Given that the Supreme Court later reversed the Seventh Circuit’s panel decision and upheld the fetal disposal portion of the law, however, Barrett’s view that the full court should reconsider the issue seems solid. (The Supreme Court declined to review the merits of Indiana’s ban on sex, race, ethnicity, or disability-based abortions, as no other court of appeals had yet to address that question, and the high court typically waits for a split in the circuits to consider a question.)
The second case, also captioned Planned Parenthood of Indiana and Kentucky v. Box, (Box being Kristina Box, the commissioner of the Indiana State Department of Health), likewise involved a challenge to an Indiana law regulating abortions. The law at issue in this second case required parental notification of a minor’s intent to undergo an abortion, absent a judicial decision that it was in the child’s “best interest” for her parents not to be notified.
Again, a panel of the Seventh Circuit declared the law unconstitutional and entered an injunction barring its enforcement. Judge Michael Kanne dissented from the panel decision, and a vote to go en banc was called but failed, leaving the panel decision intact.
Kanne dissented from the denial to rehear the case en banc, and Barrett, along with three other colleagues, joined that dissent. The dissent, however, addressed solely the decision to rehear the case and not the merits of the abortion legislation. In fact, the dissent made clear the issue of concern was not the abortion regulation, but procedure and federalism.
“This case implicates an important and recurring issue of federalism,” Kanne wrote. “Under what circumstances, and with what evidence, may a state be prevented from enforcing its laws before it goes into effect? … Given the existing unsettled status of pre-enforcement challenges in the abortion context,” the longtime federal judge wrote, “I believe this issue should be decided by our full court. Preventing a state statute from taking effect is a judicial act of extraordinary gravity in our federal structure.”
While the full Seventh Circuit did not rehear the case, the Supreme Court later vacated the panel decision, sending it back for the judges to decide the issue anew following the high court’s guidance in June Medical Services, LLC v. Russo concerning the undue burden analysis.

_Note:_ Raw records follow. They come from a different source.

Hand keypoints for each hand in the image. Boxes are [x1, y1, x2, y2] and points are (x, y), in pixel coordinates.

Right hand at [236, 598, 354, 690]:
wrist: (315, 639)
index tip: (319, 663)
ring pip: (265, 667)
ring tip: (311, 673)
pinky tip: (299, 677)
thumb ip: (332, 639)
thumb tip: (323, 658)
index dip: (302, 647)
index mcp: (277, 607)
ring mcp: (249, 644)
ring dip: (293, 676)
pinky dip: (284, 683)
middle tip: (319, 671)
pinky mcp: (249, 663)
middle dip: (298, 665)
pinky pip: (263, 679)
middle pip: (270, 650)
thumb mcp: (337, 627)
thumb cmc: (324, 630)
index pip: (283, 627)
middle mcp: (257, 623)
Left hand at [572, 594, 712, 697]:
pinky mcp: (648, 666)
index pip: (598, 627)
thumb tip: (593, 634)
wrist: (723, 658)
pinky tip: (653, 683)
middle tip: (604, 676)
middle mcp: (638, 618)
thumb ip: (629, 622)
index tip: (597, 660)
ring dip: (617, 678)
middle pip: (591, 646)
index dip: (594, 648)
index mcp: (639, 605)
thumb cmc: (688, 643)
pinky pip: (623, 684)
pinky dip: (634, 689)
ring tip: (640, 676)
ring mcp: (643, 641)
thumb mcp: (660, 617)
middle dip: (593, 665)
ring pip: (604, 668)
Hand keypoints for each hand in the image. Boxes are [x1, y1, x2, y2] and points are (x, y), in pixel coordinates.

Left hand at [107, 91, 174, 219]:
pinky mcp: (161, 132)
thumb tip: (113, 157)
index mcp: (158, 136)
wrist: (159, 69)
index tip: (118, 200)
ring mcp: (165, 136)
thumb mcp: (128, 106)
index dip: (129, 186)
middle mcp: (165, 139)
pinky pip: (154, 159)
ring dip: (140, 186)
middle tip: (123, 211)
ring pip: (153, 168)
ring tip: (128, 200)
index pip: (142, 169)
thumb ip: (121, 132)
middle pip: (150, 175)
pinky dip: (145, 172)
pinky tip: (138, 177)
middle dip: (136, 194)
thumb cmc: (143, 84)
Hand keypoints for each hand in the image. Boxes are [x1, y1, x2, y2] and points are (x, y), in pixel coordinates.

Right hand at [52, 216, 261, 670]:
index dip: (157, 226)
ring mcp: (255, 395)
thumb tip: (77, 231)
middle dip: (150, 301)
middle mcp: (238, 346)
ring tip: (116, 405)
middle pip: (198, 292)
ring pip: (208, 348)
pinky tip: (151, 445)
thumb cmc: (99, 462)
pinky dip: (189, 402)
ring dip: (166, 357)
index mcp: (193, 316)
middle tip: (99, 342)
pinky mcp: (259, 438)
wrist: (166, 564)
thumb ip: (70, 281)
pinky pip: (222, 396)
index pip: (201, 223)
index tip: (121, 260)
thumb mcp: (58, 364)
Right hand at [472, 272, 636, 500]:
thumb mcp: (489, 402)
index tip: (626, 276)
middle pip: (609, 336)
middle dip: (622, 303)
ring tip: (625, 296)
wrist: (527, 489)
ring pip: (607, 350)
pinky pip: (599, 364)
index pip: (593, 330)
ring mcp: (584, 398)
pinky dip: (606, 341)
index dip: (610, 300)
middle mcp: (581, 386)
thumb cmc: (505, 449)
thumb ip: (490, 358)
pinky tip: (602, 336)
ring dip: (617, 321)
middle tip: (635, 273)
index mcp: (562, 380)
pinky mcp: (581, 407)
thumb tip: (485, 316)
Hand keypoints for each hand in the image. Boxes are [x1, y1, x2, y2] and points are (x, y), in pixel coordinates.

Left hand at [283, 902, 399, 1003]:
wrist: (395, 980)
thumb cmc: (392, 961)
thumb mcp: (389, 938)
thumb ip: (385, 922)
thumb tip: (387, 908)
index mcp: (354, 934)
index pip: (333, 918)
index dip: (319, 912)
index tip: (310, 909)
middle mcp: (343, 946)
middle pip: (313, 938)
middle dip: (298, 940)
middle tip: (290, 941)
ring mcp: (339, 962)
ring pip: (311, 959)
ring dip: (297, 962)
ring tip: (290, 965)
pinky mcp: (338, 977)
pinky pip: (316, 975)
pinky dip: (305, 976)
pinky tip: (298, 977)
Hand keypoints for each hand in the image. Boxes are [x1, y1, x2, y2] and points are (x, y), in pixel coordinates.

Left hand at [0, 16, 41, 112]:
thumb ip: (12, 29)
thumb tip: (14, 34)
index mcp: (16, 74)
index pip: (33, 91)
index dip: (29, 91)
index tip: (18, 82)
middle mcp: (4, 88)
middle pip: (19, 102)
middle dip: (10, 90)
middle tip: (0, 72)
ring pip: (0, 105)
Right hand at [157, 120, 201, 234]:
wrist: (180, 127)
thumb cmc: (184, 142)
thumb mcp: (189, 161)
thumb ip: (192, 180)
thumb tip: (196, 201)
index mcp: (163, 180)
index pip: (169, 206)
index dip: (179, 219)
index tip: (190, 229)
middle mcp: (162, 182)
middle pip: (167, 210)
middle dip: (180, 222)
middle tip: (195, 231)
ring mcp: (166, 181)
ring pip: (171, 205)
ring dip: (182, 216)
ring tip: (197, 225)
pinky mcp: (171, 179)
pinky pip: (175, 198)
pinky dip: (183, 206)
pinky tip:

Amy Coney Barrett Is No Extremist
Not only is the abortion lobby’s claim that Barrett voted to strike down abortion restrictions in two cases false, but the Supreme Court’s subsequent rulings also vindicate her view that the issues warranted further consideration by the full court.
Another equally important pushback is needed: The attacks on Barrett fail to identify the “abortion restrictions” at issue and purposely so, to create the impression she is an extremist. Laws requiring parental notification and banning sex-based abortions receive widespread support, however. Mandating the cremation or burial of fetal remains does not strike moderate Americans as unreasonable, especially after the discovery of thousands of aborted fetal remains hoarded by the now-deceased abortionist George Klopfer.
Of course, the bottom line for abortion apologists is that there should be no restrictions on abortion — even those supported by a majority of Americans. Given that reality, stay tuned for the next false charge likely in the pipeline: that with Barrett on the Supreme Court, Roe v. Wade will be reversed and abortion will be illegal.
Unfortunately, no matter how many times that canard is challenged, the message just doesn’t seem to get through: Overturning Roe v. Wade will not make abortion illegal. Maybe, what we need is a new messenger — say, a law professor.